Giuseppe Crispi (Arbërisht: Zef Krispi; 30 July 1781 – 10 September 1859) was an Italian philologist and bishop of Arbëresh descent. One of the major figures of the Arbëresh community of Sicily of that era, he wrote a number of works on the Albanian language. His nephew, Francesco was the Prime Minister of Italy in the late 19th century.

== Life ==
Born on 30 July 1781 in Palazzo Adriano to the Crispi family, he studied at the seminary of Palermo, under Nicola Chetta. Francesco, son of his brother Tommaso, served as Prime Minister of Italy in 1887–91 and 1893-6. On 26 May 1808 Giuseppe Crispi was ordained as an Eastern Catholic priest. He was a professor of ancient Greek literature at the University of Palermo, a rector of the seminary of Palermo and a ritual bishop of Lampsaco from 1836, when he succeeded Francesco Chiarchiaro, also from Palazzo Adriano, to his death on 10 September 1859. In Palermo, a street has been named in his honour (via Giuseppe Crispi).

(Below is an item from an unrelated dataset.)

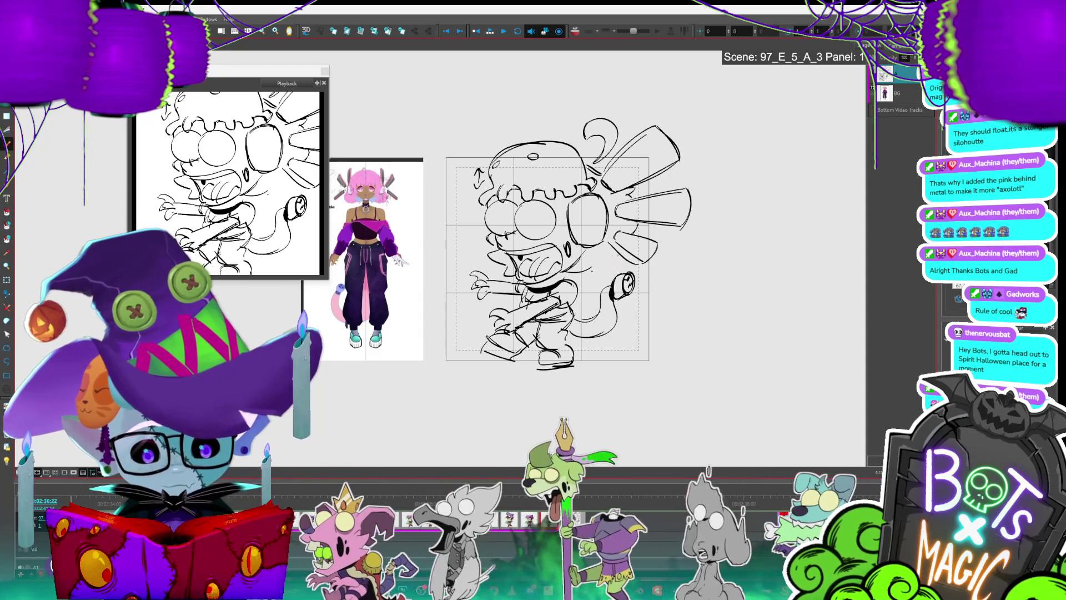
key("alt+s")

Crispi's best-known work is Memorie sulla lingua Albanese, first published in 1831 in Palermo. Partially influenced by Conrad Malte-Brun's studies, it constitutes the first monograph on the Albanian language. Crispi considered Albanian closely related to Pelasgian, Phrygian, Macedonian and "proto-Aeolian", thus an "ancestor" of Greek, which according to him had lost its "ancient features" over the millennia. The monograph influenced other Arbëreshë authors like Giuseppe Schiro, who first possibly used it as a point of reference in his 1834 paper Rapporti tra l'Epiro e il Regno delle due Sicilie. His other publications include works on the Arbëreshë communities of Sicily and various textbooks.